**ESERCIZIO SCRITTO**
Rispondi alle domande sul brano dedicato ad Assassin's Creed.
(a) A quale prezzo chi scrive vide Unity sullo store della PS4?
(b) Come gli parve il combat system del capitolo ambientato in Inghilterra?
(c) Quali due luoghi londinesi cita a proposito dello sconto?

**ESTRATTO**
Presi così una decisione: non avrei preso Unity, anzi, dissi basta, non avrei più giocato altri AC, in assoluto. E io quando dico una cosa. è quella… più o meno. Le notti si fecero più tormentate, iniziarono a venirmi in sogno Robespierre, Napoleone Bonaparte, il nobile lusso della reggia di Versailles abbacinava i miei sensi. Poi un giorno, sullo store della PS4, lo vidi a €9,99. Che fai? Non lo recuperi a una cifra così irrisoria? E tac, ci rimasi fregato ancora una volta. Stesso percorso fatto con Syndicate, ma proprio uguale, come a volermi spiattellare in faccia la verità, ovvero che sono un debole fesso. Io provai il capitolo ambientato in Inghilterra durante la Rivoluzione industriale al Comicon, o forse era il Videogameshow, insomma, c’era uno stand Ubisoft che permetteva di giocarci qualche minuto. E non mi fece ‘st’impressione pazzesca, anzi, il combat system mi parve abbastanza legnoso e poco dinamico.
Però, è la Rivoluzione industriale, è l’Inghilterra della seconda metà dell’800.
L’ennesimo periodo dal fascino irresistibile che Ubisoft riuscì a catturare in modo perfetto.
Perché bisogna ammetterlo, a Ubisoft si può imputare tutto, tranne che non sappia costruire il contesto storico/culturale di un’epoca, anche e soprattutto dal punto di vista visivo. Gli artisti che lavorano presso l’azienda, diciamocelo apertamente, hanno due cosiddetti grossi così (immaginate l’apertura alare delle mie braccia). E poi di nuovo lo sconto fu galeotto: meno di dieci euro per farsi un giretto a Buckingham Palace e una scalata del Big Ben.

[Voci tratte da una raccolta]

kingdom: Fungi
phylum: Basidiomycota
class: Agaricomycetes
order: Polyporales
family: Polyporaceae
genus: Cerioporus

**RISPOSTA AL COMPITO**
(a) A €9,99.
(b) Abbastanza legnoso e poco dinamico.
(c) Buckingham Palace e il Big Ben.